A 1253 x 26 design matrix (X) is built from the cars_19 dataset and a simulation is run to compare the three methods:
The cars_19 dataset from previous posts: 
str(cars_19)
'data.frame':    1253 obs. of  12 variables:
 $ fuel_economy_combined: int  21 28 21 26 28 11 15 18 17 15 ...
 $ eng_disp             : num  3.5 1.8 4 2 2 8 6.2 6.2 6.2 6.2 ...
 $ num_cyl              : int  6 4 8 4 4 16 8 8 8 8 ...
 $ transmission         : Factor w/ 7 levels "A","AM","AMS",..: 3 2 6 3 6 3 6 6 6 5 ...
 $ num_gears            : int  9 6 8 7 8 7 8 8 8 7 ...
 $ air_aspired_method   : Factor w/ 5 levels "Naturally Aspirated",..: 4 4 4 4 4 4 3 1 3 3 ...

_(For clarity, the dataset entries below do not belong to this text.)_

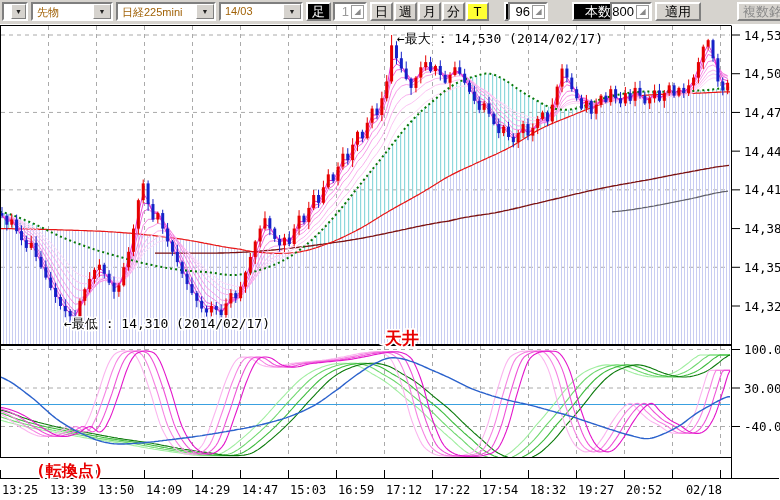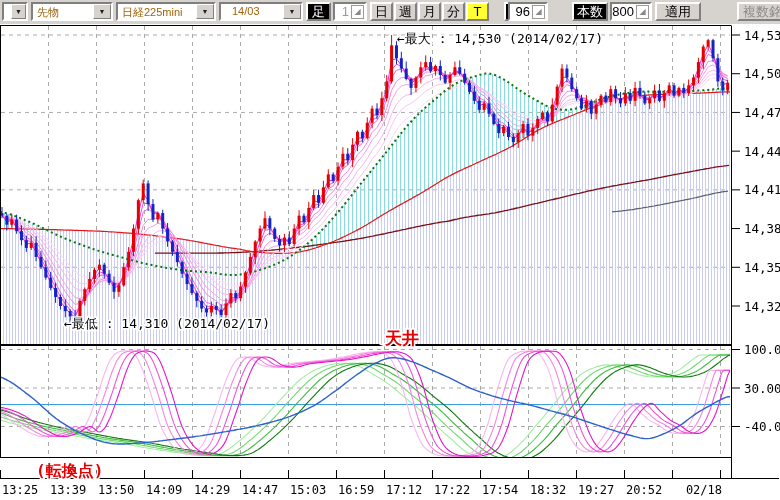--- a/index.html
+++ b/index.html
@@ -52,7 +52,7 @@
       <span class="ctext">日経225mini</span>
       <span class="cbtn">▼</span>
     </div>
-    <div class="tb combo sunken" style="left:219px;width:84px;padding-left:7px;">
+    <div class="tb combo sunken" style="left:219px;width:84px;">
       <span class="ctext">14/03</span>
       <span class="cbtn">▼</span>
     </div>

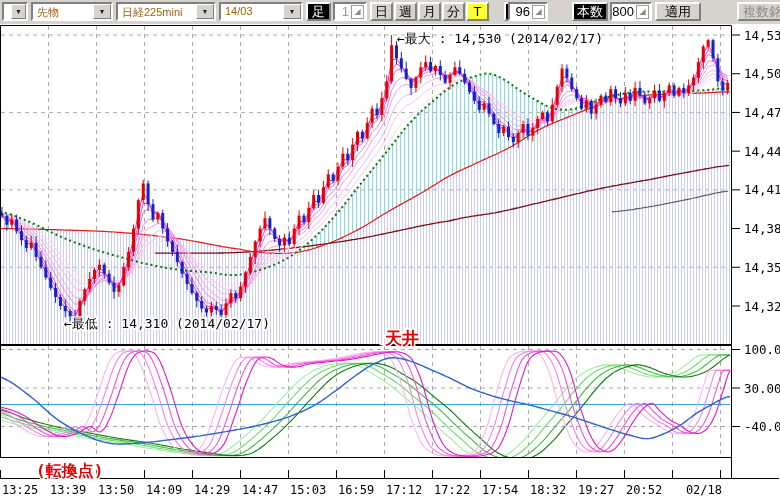--- a/index.html
+++ b/index.html
@@ -71,7 +71,7 @@
       <span class="val">96</span>
       <span class="sicon">◢</span>
     </div>
-    <div class="tb blackbtn" style="left:572px;width:36px;">本数</div>
+    <div class="tb blackbtn" style="left:572px;width:52px;">本数</div>
     <div class="tb sunken spin" style="left:610px;width:42px;">
       <span class="val">800</span>
       <span class="sicon">◢</span>

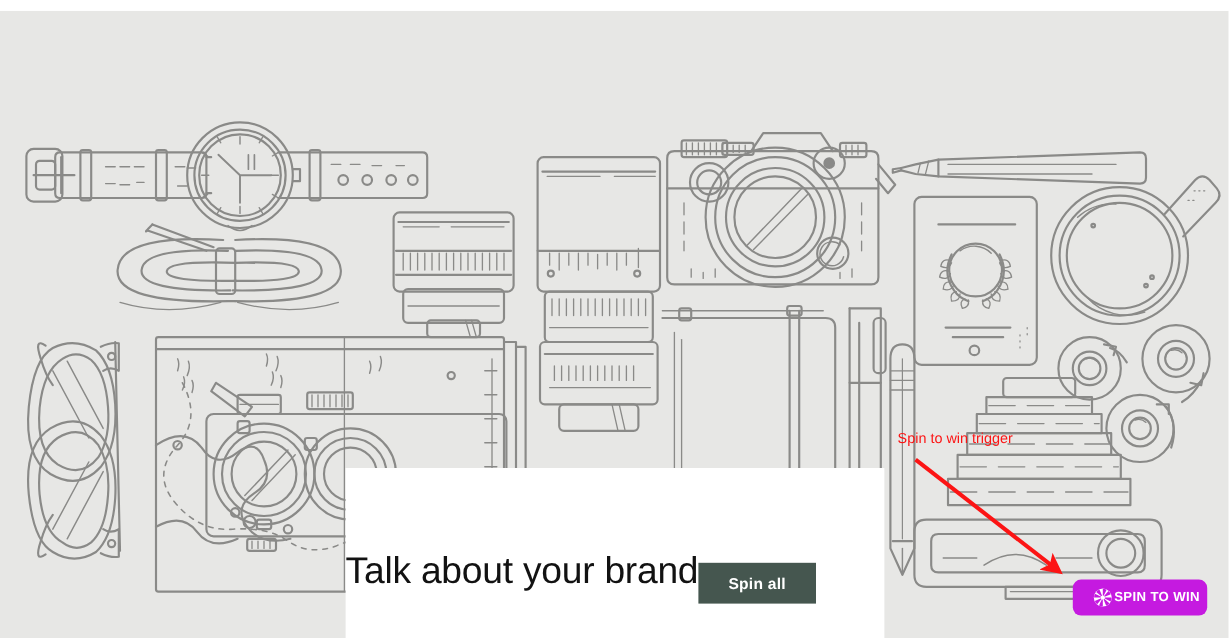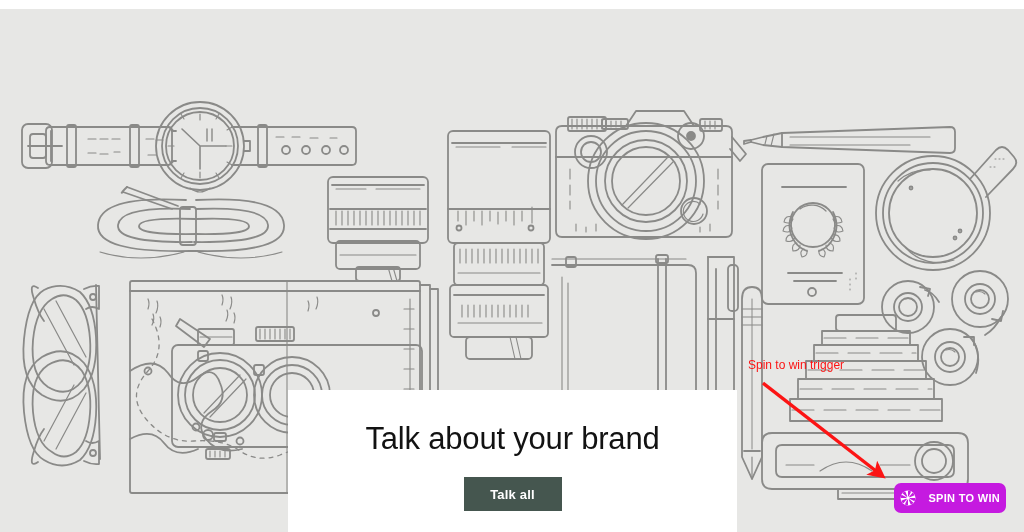--- a/index.html
+++ b/index.html
@@ -59,7 +59,6 @@
     background: #ffffff;
     z-index: 20;
     display: flex;
-    flex-direction: column;
     align-items: center;
     justify-content: flex-start;
     padding-top: 30px;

 $ regen_brake          : Factor w/ 3 levels "","Electrical Regen Brake",..: 2 1 1 1 1 1 1 1 1 1 ...
 $ batt_capacity_ah     : num  4.25 0 0 0 0 0 0 0 0 0 ...
 $ drive                : Factor w/ 5 levels "2-Wheel Drive, Front",..: 4 2 2 4 2 4 2 2 2 2 ...
 $ fuel_type            : Factor w/ 5 levels "Diesel, ultra low sulfur (15 ppm, maximum)",..: 4 3 3 5 3 4 4 4 4 4 ...
 $ cyl_deactivate       : Factor w/ 2 levels "N","Y": 1 1 1 1 1 2 1 2 2 1 ...
 $ variable_valve       : Factor w/ 2 levels "N","Y": 2 2 2 2 2 2 2 2 2 2 ...
Each function lm(), lm.fit(), and lm_rcpp() is run 5000 times and the average system time is measured.   
The code for the C++ implementation of multiple linear regression using Rcpp and RcppArmadillo is below:  
// [[Rcpp::depends(RcppArmadillo)]]
#include <RcppArmadillo.h>
using namespace Rcpp;
using namespace arma;
// [[Rcpp::export]]
arma::mat lm_rcpp(arma::mat X, arma::vec y)
{
    arma::vec b_hat;
    b_hat = (X.t() * X).i() * X.t() * y;
    return (b_hat);
}
Multiple linear regression using Rcpp and RcppArmadillo is multiples times faster than the standard R functions!